Stored dataset items:
::::::

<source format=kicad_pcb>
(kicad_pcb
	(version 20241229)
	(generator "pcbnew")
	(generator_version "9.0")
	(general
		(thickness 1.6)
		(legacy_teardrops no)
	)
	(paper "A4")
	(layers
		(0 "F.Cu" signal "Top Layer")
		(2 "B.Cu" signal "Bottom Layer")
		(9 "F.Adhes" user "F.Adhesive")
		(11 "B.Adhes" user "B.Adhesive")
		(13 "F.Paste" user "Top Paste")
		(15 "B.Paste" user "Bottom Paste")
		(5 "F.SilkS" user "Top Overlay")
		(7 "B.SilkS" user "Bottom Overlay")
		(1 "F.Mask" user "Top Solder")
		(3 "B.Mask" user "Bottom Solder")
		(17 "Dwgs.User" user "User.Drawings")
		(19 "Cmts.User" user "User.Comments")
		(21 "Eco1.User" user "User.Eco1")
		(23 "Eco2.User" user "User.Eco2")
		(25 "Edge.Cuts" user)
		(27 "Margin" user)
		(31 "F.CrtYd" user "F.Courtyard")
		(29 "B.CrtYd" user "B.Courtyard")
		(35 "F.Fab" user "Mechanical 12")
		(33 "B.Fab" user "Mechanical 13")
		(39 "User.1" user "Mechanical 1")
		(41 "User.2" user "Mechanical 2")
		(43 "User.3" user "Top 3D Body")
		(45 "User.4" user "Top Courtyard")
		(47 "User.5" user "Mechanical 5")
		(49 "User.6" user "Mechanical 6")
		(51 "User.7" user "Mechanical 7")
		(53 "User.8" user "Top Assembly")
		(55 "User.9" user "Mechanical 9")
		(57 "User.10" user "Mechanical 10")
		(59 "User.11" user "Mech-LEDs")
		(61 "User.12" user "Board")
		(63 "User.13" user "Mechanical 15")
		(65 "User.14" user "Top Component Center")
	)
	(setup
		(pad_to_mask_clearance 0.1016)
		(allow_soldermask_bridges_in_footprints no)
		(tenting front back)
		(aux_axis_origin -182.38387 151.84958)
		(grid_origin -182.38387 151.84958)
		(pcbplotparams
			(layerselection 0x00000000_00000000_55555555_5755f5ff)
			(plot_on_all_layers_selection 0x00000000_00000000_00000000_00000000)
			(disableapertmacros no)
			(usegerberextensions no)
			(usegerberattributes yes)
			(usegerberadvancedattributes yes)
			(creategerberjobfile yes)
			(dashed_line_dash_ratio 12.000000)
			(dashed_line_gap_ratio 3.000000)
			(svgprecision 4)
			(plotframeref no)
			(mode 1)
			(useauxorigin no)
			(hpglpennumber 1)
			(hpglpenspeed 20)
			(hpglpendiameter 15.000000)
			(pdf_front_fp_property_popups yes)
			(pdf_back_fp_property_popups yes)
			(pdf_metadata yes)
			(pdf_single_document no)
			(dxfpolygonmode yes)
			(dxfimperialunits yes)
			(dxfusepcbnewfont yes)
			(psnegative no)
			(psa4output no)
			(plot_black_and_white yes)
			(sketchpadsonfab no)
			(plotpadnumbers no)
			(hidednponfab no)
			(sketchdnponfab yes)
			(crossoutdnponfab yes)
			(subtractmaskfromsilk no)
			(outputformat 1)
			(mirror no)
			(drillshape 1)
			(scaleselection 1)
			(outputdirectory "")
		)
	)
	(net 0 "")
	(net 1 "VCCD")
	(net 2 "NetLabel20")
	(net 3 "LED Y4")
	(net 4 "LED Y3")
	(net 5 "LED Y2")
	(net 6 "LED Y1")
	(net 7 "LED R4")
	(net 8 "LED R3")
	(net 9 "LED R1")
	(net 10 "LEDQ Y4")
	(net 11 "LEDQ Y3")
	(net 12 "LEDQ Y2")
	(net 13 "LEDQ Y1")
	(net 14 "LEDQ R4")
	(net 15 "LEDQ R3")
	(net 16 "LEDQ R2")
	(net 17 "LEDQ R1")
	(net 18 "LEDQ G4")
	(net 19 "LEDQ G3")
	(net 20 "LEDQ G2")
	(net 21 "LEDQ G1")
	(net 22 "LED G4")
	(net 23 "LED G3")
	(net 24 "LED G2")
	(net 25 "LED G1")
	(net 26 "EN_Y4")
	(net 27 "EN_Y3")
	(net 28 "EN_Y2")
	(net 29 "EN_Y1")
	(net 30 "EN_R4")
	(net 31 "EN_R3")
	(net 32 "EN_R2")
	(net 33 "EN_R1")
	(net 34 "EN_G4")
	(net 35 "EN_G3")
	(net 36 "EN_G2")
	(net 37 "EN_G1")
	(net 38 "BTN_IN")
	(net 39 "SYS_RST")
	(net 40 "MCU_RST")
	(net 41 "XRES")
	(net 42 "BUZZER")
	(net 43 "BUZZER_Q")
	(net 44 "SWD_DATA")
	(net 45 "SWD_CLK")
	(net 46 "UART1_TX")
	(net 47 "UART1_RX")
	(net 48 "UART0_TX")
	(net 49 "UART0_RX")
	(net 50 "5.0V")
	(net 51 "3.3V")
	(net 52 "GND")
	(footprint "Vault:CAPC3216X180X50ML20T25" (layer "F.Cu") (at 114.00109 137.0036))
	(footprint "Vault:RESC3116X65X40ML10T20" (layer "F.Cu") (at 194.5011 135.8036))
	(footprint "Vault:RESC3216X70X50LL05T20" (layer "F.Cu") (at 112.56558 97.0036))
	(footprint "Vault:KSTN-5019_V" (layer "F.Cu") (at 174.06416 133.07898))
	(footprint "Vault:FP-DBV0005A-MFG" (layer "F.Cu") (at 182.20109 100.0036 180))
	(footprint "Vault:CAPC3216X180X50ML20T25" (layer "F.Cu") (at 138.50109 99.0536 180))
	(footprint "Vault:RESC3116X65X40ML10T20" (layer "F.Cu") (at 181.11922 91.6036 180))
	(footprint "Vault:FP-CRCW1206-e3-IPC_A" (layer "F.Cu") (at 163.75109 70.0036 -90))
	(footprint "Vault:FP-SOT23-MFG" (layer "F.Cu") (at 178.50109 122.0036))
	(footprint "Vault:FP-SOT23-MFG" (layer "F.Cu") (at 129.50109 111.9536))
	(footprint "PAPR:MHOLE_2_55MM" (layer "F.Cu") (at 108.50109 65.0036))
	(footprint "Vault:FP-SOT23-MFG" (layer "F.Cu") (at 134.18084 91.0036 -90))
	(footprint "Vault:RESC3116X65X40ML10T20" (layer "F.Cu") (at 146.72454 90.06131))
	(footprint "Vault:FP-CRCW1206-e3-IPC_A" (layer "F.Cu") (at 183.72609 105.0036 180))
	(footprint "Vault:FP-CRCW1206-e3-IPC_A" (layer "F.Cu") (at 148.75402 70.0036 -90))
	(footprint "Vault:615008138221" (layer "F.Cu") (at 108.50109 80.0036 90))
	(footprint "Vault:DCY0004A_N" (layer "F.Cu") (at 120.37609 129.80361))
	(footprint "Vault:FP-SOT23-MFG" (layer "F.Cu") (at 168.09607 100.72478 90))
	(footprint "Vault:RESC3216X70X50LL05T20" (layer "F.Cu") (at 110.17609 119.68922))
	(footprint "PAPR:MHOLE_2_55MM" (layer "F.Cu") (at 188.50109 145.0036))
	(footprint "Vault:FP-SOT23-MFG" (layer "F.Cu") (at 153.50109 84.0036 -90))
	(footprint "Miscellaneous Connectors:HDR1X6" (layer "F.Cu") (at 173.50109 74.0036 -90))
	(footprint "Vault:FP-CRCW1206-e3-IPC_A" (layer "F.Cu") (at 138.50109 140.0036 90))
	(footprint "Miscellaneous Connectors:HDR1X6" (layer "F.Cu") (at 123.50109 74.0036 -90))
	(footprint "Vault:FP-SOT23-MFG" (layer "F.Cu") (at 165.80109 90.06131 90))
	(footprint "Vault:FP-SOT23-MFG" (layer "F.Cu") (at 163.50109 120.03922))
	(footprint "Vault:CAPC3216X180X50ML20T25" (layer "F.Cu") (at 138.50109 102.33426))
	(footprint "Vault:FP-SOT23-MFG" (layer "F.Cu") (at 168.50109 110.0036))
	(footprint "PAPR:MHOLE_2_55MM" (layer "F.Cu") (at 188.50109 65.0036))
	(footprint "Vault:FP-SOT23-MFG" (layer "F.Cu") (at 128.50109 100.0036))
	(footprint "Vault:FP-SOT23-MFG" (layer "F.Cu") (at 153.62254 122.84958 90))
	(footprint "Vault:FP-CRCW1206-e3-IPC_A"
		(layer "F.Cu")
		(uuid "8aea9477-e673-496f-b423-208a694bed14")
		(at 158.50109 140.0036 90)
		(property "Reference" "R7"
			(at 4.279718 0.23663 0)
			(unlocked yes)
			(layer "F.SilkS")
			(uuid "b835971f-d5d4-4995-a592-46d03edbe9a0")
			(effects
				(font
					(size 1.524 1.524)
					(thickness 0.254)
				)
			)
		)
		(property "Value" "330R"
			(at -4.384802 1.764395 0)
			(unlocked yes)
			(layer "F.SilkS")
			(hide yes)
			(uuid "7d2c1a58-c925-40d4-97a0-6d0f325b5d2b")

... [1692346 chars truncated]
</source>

::::::

Starting with the line above that holds "163.75109 70.0036 -90))" and stopping with the line that holds "(at 108.50109 65.0036))", reproduce each line exactly, omitting all other lines.

	(footprint "Vault:FP-CRCW1206-e3-IPC_A" (layer "F.Cu") (at 163.75109 70.0036 -90))
	(footprint "Vault:FP-SOT23-MFG" (layer "F.Cu") (at 178.50109 122.0036))
	(footprint "Vault:FP-SOT23-MFG" (layer "F.Cu") (at 129.50109 111.9536))
	(footprint "PAPR:MHOLE_2_55MM" (layer "F.Cu") (at 108.50109 65.0036))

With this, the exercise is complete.